A proposal in the Kentucky General Assembly by state Rep. Don Pasley, D-Winchester, would prevent companies from dumping excess dirt and rocks into valleys below. Similar legislation has been proposed in the General Assembly before, but has not gained traction.
Supporters of the bill, however, are hoping that this year could be different.
Pamela Maggard, a middle school teacher from Knott County in eastern Kentucky, said she thought it was “illogical” that the debate was still raging. Maggard said she’s concerned that mountaintop removal mining has tainted her family’s water supply and wants coal companies to change their current methods.
“I know mining is not going away, and I don’t want it to,” Maggard said. “(But) I want them to mine responsibly.”

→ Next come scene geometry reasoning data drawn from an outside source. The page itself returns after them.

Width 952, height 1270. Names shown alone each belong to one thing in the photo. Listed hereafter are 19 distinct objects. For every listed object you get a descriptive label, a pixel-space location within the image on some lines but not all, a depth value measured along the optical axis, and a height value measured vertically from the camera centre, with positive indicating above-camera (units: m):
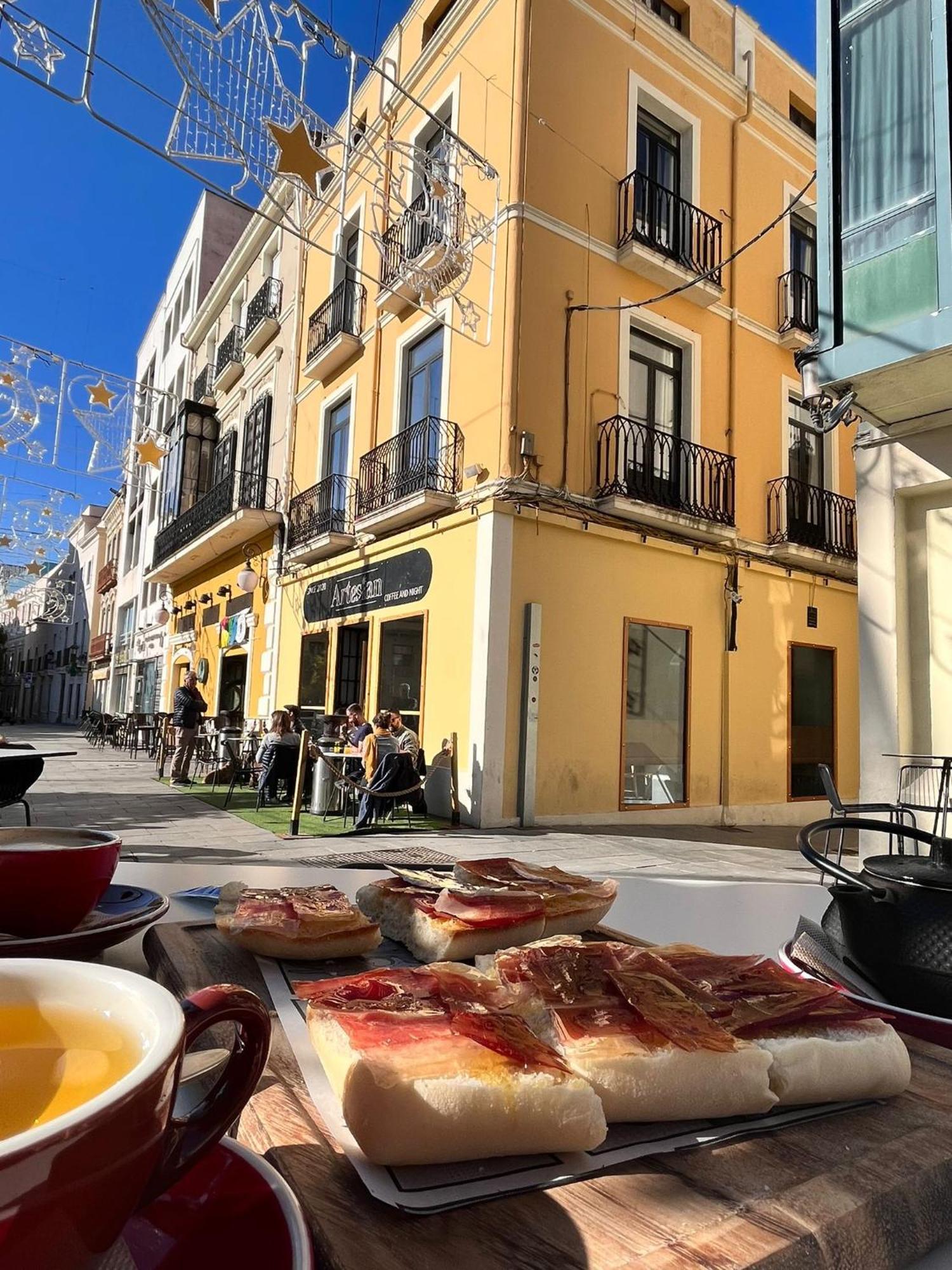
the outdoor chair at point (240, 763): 10.27 -0.87
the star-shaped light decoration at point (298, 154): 5.09 +3.66
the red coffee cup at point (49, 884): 0.80 -0.20
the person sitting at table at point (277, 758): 9.55 -0.67
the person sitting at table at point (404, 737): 8.94 -0.32
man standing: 11.52 -0.29
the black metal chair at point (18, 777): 3.92 -0.43
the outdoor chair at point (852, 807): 2.10 -0.40
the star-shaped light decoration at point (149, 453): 11.49 +3.63
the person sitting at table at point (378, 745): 8.88 -0.42
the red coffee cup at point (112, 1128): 0.28 -0.18
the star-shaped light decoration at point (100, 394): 9.87 +3.87
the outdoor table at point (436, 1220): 0.42 -0.29
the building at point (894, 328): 4.85 +2.52
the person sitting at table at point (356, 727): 9.65 -0.25
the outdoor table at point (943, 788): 5.22 -0.41
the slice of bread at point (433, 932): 0.92 -0.27
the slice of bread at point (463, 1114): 0.51 -0.27
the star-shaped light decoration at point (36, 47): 3.87 +3.25
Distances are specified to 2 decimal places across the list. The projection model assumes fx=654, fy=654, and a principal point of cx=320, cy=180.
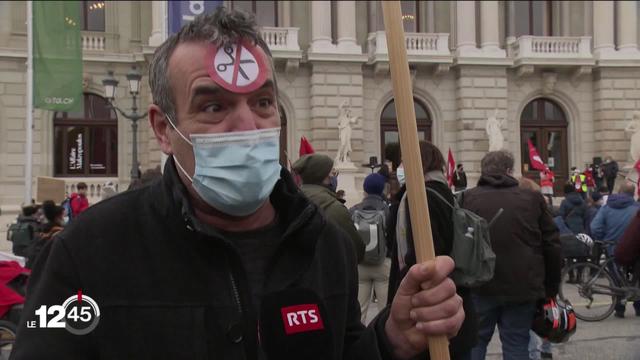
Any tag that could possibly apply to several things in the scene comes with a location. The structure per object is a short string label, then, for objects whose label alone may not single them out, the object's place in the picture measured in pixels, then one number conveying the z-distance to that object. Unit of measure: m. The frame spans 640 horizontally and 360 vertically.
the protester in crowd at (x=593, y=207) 11.42
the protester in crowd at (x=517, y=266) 4.66
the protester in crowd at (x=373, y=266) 5.79
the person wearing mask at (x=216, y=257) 1.43
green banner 16.23
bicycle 8.15
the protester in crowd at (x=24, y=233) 7.75
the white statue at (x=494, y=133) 24.64
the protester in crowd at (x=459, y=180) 14.64
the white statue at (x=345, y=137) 23.33
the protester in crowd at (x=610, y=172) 21.39
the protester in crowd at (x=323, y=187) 5.23
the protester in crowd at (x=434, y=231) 3.65
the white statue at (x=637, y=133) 15.60
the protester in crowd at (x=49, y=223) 6.40
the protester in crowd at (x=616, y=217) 8.60
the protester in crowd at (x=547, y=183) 17.16
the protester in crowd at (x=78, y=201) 12.66
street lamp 15.91
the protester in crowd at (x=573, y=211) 11.02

Kentucky Coal Association President Bill Caylor opposes the legislation and believes it unfairly singles out the coal industry. Caylor said the measure would affect not just surface mining, but underground mines by restricting them from disposing of excess dirt and rocks.
But Caylor said mountaintop removal also has some value in providing flat land for people living in the mountains that can be used for farming and tourism.
“We cannot mine without having the ability to place our excess mine and dirt in fill areas,” Caylor said. “And this will have a very significant impact on our ability to mine coal – particularly surface mining but underground mines as well.”
Environmentalists say the excess earth that’s dumped into valleys near mining sites damages wildlife habitat and contaminates local streams.
Raul Urias, a 29-year-old former coal miner, said he was also concerned about the effects such mining has had on his drinking water. Urias said he came out because he wants to make conditions better for his young daughter.
“It affects me pretty good,” Urias said. “I’m a pretty rational person, but it gets me.”
Pasley and other lawmakers from outside the coalfields are sponsoring the legislation. None of the lawmakers co-sponsoring the bill live in coal-producing areas.
The legislation, House Bill 164, is pending in the House Natural Resources and Environment Committee.